The judges are guilty, too. None had heard of 311, a 15-year-old band from Omaha, until Lewis covered its song "All Mixed Up." No big deal; 311's not a huge band. But the judges also acted like Lewis himself invented ska/reggae-rock fusion, as if they'd never listened to Sublime or the Clash. And the whole beat box thing? It's more than 25 years old.

The "theme" nights can be vastly unfair. LaKisha Jones may have been the best singer this season, but she faltered over the last several weeks, probably because she was asked to perform songs by artists or from eras she could not identify with: Martina McBride, Bon Jovi, Gwen Stefani, Barry Gibb, the British Invasion, Jennifer Lopez (Latin week was a disaster).

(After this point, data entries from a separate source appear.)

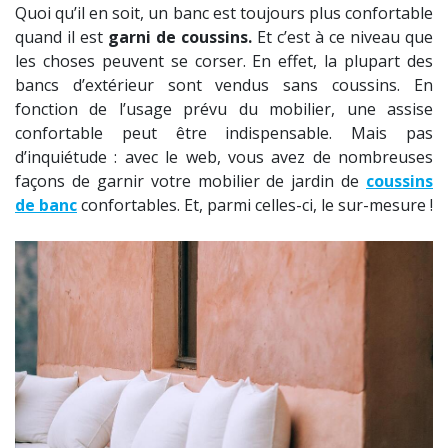
Quoi qu’il en soit, un banc est toujours plus confortable
quand il est
garni de coussins.
Et c’est à ce niveau que
les choses peuvent se corser. En effet, la plupart des
bancs d’extérieur sont vendus sans coussins. En
fonction de l’usage prévu du mobilier, une assise
confortable peut être indispensable. Mais pas
d’inquiétude : avec le web, vous avez de nombreuses
façons de garnir votre mobilier de jardin de
coussins
de banc
confortables. Et, parmi celles-ci, le sur-mesure !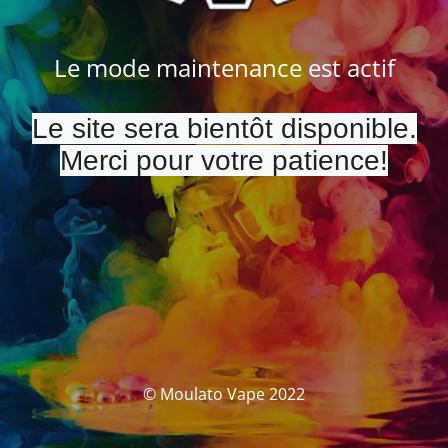
Le mode maintenance est actif
Le site sera bientôt disponible.
Merci pour votre patience!
© Moulato Vape 2022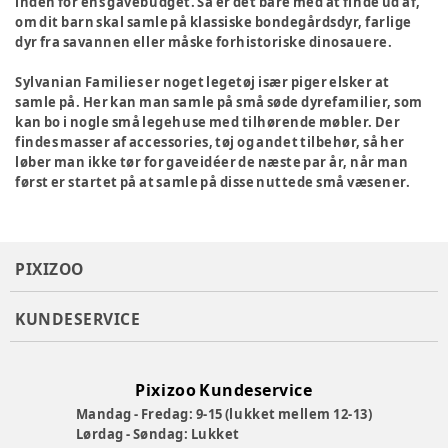
inden for ens gavebudget. Så er det bare med at finde ud af,
om dit barn skal samle på klassiske bondegårdsdyr, farlige
dyr fra savannen eller måske forhistoriske dinosauere.
Sylvanian Families er noget legetøj især piger elsker at
samle på. Her kan man samle på små søde dyrefamilier, som
kan bo i nogle små legehuse med tilhørende møbler. Der
findes masser af accessories, tøj og andet tilbehør, så her
løber man ikke tør for gaveidéer de næste par år, når man
først er startet på at samle på disse nuttede små væsener.
PIXIZOO
KUNDESERVICE
Pixizoo Kundeservice
Mandag - Fredag: 9-15 (lukket mellem 12-13)
Lørdag - Søndag: Lukket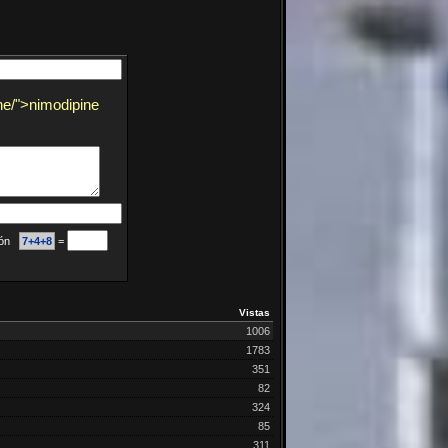
ine/">nimodipine
ción
7+4+8
=
Vistas
1006
1783
351
82
324
85
311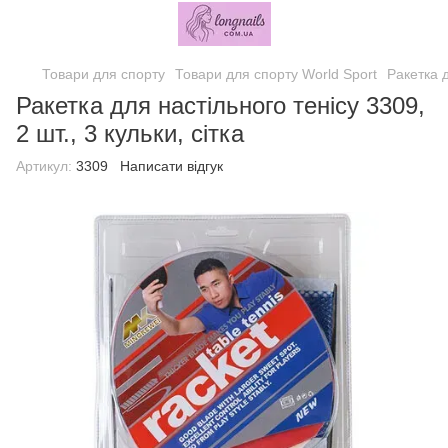
Товари для спорту
Товари для спорту World Sport
Ракетка д
Ракетка для настільного тенісу 3309,
2 шт., 3 кульки, сітка
Артикул:
3309
Написати відгук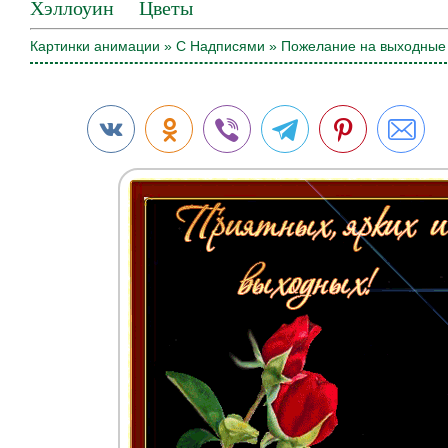
Хэллоуин
Цветы
Картинки анимации
»
С Надписями
» Пожелание на выходные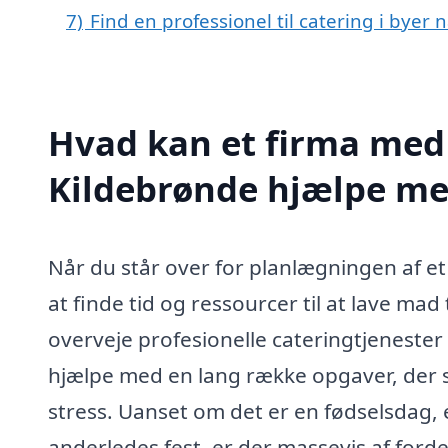
7)
Find en professionel til catering i byer
Hvad kan et firma med s
Kildebrønde hjælpe m
Når du står over for planlægningen af e
at finde tid og ressourcer til at lave mad
overveje profesionelle cateringtjenester 
hjælpe med en lang række opgaver, der s
stress. Uanset om det er en fødselsdag, 
anderledes fest, er der massevis af forde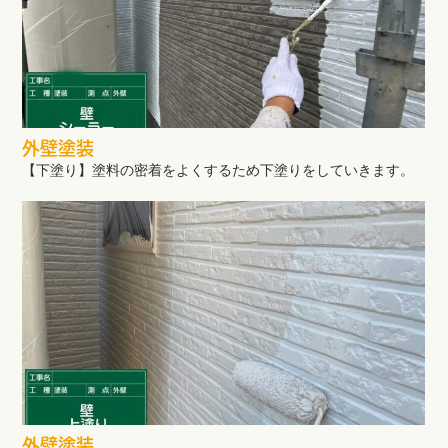
外壁塗装
【下塗り】塗料の密着をよくするため下塗りをしていきます。
外壁塗装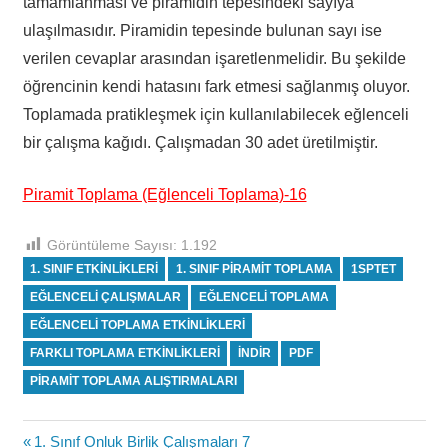
tamamlanması ve piramidin tepesindeki sayıya
ulaşılmasıdır. Piramidin tepesinde bulunan sayı ise
verilen cevaplar arasından işaretlenmelidir. Bu şekilde
öğrencinin kendi hatasını fark etmesi sağlanmış oluyor.
Toplamada pratikleşmek için kullanılabilecek eğlenceli
bir çalışma kağıdı. Çalışmadan 30 adet üretilmiştir.
Piramit Toplama (Eğlenceli Toplama)-16
Görüntüleme Sayısı:
1.192
1. SINIF ETKINLIKLERI
1. SINIF PIRAMIT TOPLAMA
1SPTET
EĞLENCELI ÇALIŞMALAR
EĞLENCELI TOPLAMA
EĞLENCELI TOPLAMA ETKINLIKLERI
FARKLI TOPLAMA ETKINLIKLERI
INDIR
PDF
PIRAMIT TOPLAMA ALIŞTIRMALARI
Yazı
Previous
1. Sınıf Onluk Birlik Çalışmaları 7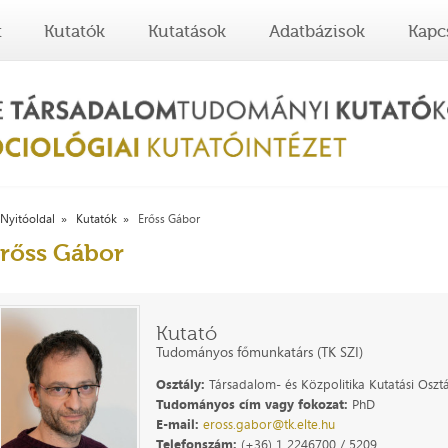
t
Kutatók
Kutatások
Adatbázisok
Kapc
Nyitóoldal
Kutatók
Erőss Gábor
rőss Gábor
Kutató
Tudományos főmunkatárs (TK SZI)
Osztály:
Társadalom- és Közpolitika Kutatási Osztá
Tudományos cím vagy fokozat:
PhD
E-mail:
eross.gabor@tk.elte.hu
Telefonszám:
(+36) 1 2246700 / 5209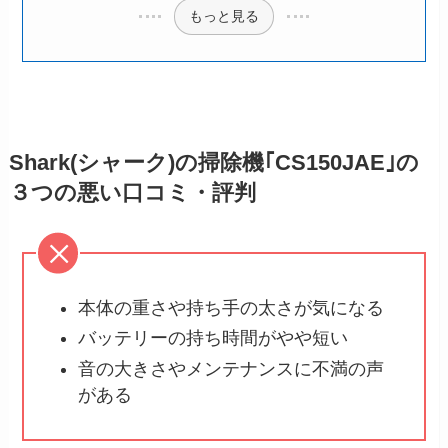
もっと見る
Shark(シャーク)の掃除機｢CS150JAE｣の
３つの悪い口コミ・評判
本体の重さや持ち手の太さが気になる
バッテリーの持ち時間がやや短い
音の大きさやメンテナンスに不満の声
がある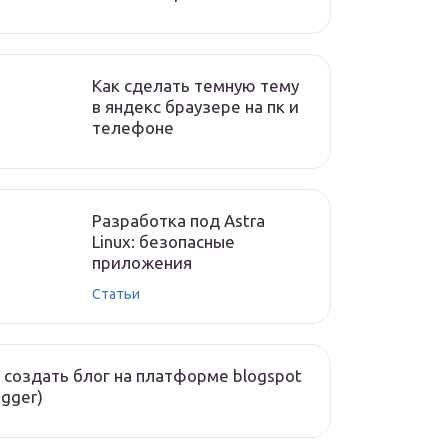
Как сделать темную тему
в яндекс браузере на пк и
телефоне
Разработка под Astra
Linux: безопасные
приложения
Статьи
 создать блог на платформе blogspot
ogger)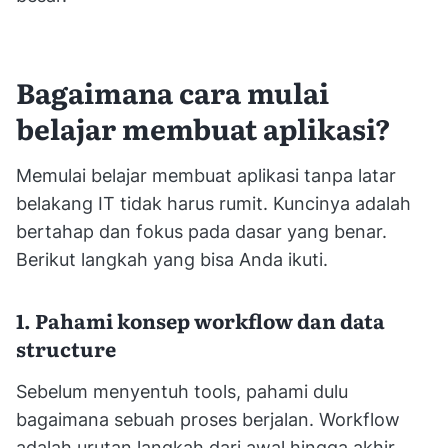
Bagaimana cara mulai
belajar membuat aplikasi?
Memulai belajar membuat aplikasi tanpa latar
belakang IT tidak harus rumit. Kuncinya adalah
bertahap dan fokus pada dasar yang benar.
Berikut langkah yang bisa Anda ikuti.
1. Pahami konsep workflow dan data
structure
Sebelum menyentuh tools, pahami dulu
bagaimana sebuah proses berjalan. Workflow
adalah urutan langkah dari awal hingga akhir,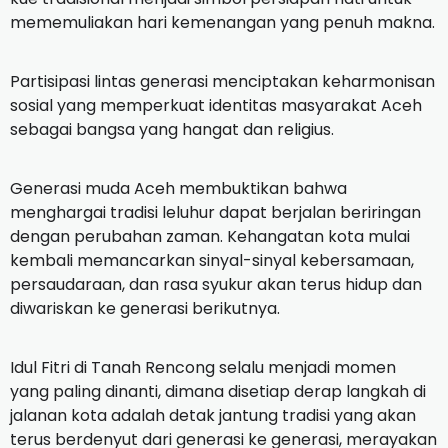
mememuliakan hari kemenangan yang penuh makna.
Partisipasi lintas generasi menciptakan keharmonisan
sosial yang memperkuat identitas masyarakat Aceh
sebagai bangsa yang hangat dan religius.
Generasi muda Aceh membuktikan bahwa
menghargai tradisi leluhur dapat berjalan beriringan
dengan perubahan zaman. Kehangatan kota mulai
kembali memancarkan sinyal-sinyal kebersamaan,
persaudaraan, dan rasa syukur akan terus hidup dan
diwariskan ke generasi berikutnya.
Idul Fitri di Tanah Rencong selalu menjadi momen
yang paling dinanti, dimana disetiap derap langkah di
jalanan kota adalah detak jantung tradisi yang akan
terus berdenyut dari generasi ke generasi, merayakan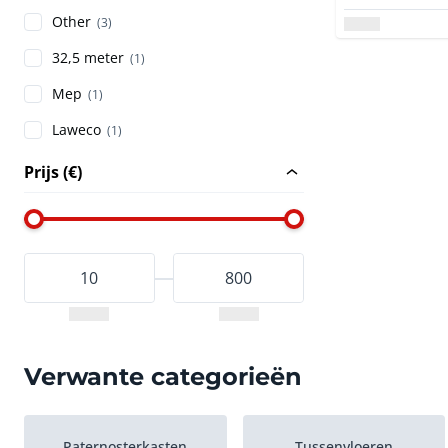
Other
(3)
32,5 meter
(1)
Mep
(1)
Laweco
(1)
Prijs (€)
Verwante categorieën
Paternosterkasten
Tussenvloeren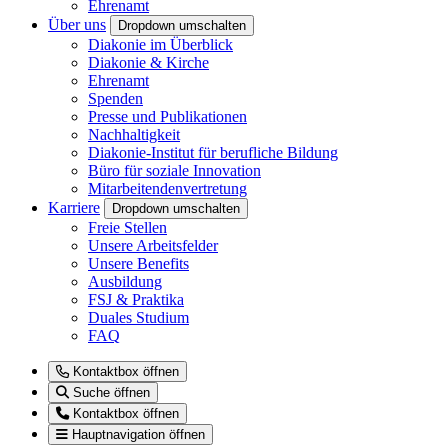
Ehrenamt
Über uns
Dropdown umschalten
Diakonie im Überblick
Diakonie & Kirche
Ehrenamt
Spenden
Presse und Publikationen
Nachhaltigkeit
Diakonie-Institut für berufliche Bildung
Büro für soziale Innovation
Mitarbeitendenvertretung
Karriere
Dropdown umschalten
Freie Stellen
Unsere Arbeitsfelder
Unsere Benefits
Ausbildung
FSJ & Praktika
Duales Studium
FAQ
Kontaktbox öffnen
Suche öffnen
Kontaktbox öffnen
Hauptnavigation öffnen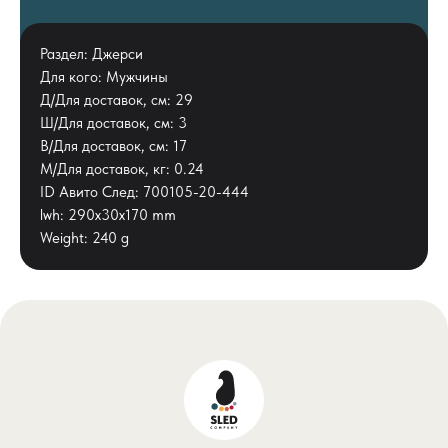
Раздел: Джерси
Для кого: Мужчины
Д/Для доставок, см: 29
Ш/Для доставок, см: 3
В/Для доставок, см: 17
М/Для доставок, кг: 0.24
ID Авито След: 700105-20-444
lwh: 290x30x170 mm
Weight: 240 g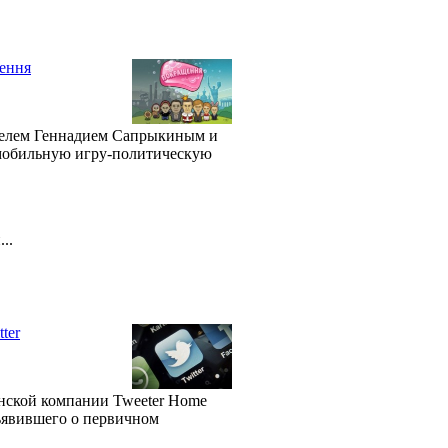
ення
телем Геннадием Сапрыкиным и
 мобильную игру-политическую
..
ter
онской компании Tweeter Home
 объявившего о первичном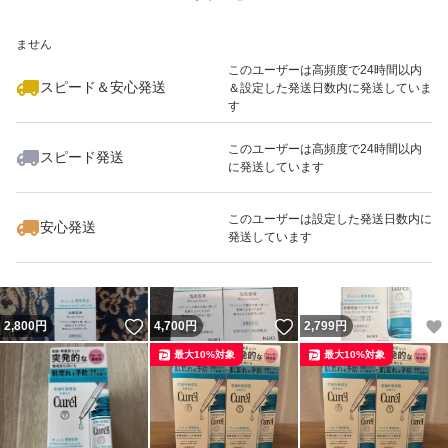
いいね！
いいね！
1,850
※このバッジは実績に基づく表示であり、発送を保証しているものではあり
円
3,000
円
2,000
円
ません
最大10%対象
このユーザーは高頻度で24時間以内
スピード＆安心発送
＆設定した発送日数内に発送していま
す
このユーザーは高頻度で24時間以内
スピード発送
に発送しています
いいね！
いいね！
4,650
円
3,550
円
1,770
円
最大10%対象
このユーザーは設定した発送日数内に
安心発送
発送しています
いいね！
いいね！
2,800
円
4,700
円
2,799
円
最大10%対象
最大10%対象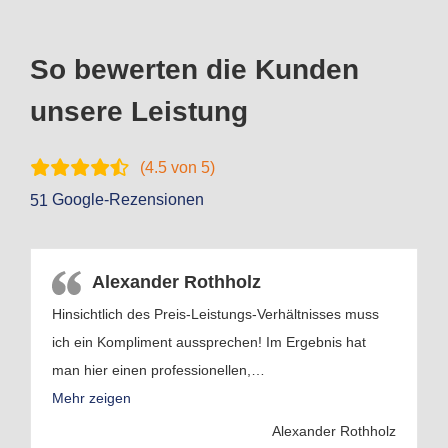
So bewerten die Kunden
unsere Leistung
(
4.5
von 5)
Google-Rezensionen
51
Alexander Rothholz
Hinsichtlich des Preis-Leistungs-Verhältnisses muss
ich ein Kompliment aussprechen! Im Ergebnis hat
man hier einen professionellen,
…
Mehr zeigen
Alexander Rothholz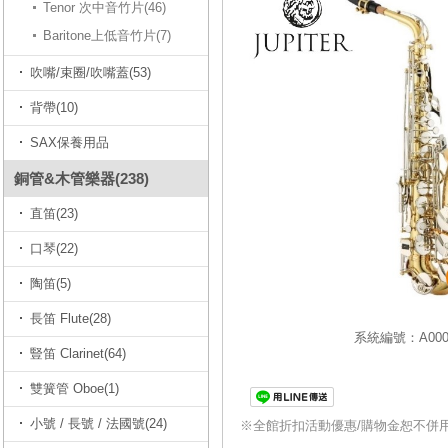
Tenor 次中音竹片(46)
Baritone上低音竹片(7)
吹嘴/束圈/吹嘴蓋(53)
背帶(10)
SAX保養用品
銅管&木管樂器(238)
直笛(23)
口琴(22)
陶笛(5)
長笛 Flute(28)
系統編號：A0001
豎笛 Clarinet(64)
雙簧管 Oboe(1)
小號 / 長號 / 法國號(24)
※全館折扣活動優惠/購物金恕不併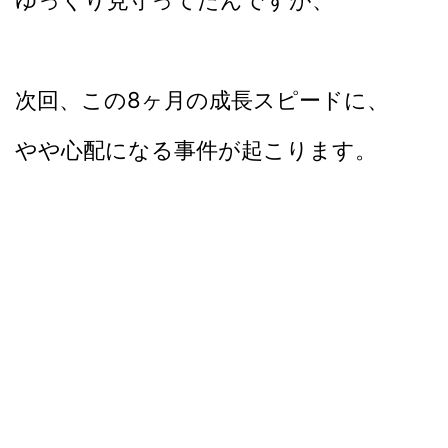
ゆっくり見守ってたんですが、
次回、この8ヶ月の成長スピードに、
やや心配になる事件が起こります。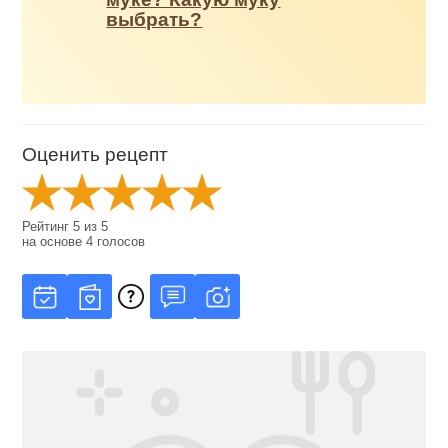
выбрать?
Оценить рецепт
Рейтинг
5
из
5
на основе
4
голосов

Her best moments came when she got material that suited her, such as "Stormy Weather" (Tony Bennett week), "God Bless the Child" (Diana Ross week) and, her "Idol"-defining moment, "And I Am Telling You, I'm Not Going," from "Dreamgirls."

As this was being written, two former "Idol" contestants were burning up the charts: Carrie Underwood's album "Some Hearts" just cracked the 6 million mark in CD sales and jumped to No 8 on the Billboard Top 200 chart. Chris Daughtry's "Daughtry" album was No. 7 and working its way toward 3 million sold since November. These days those numbers are astronomical.

It's hard to imagine either of this season's finalists doing that well, but if "Idol" has taught us any lessons, it's not to predict the tastes of the mainstream American public.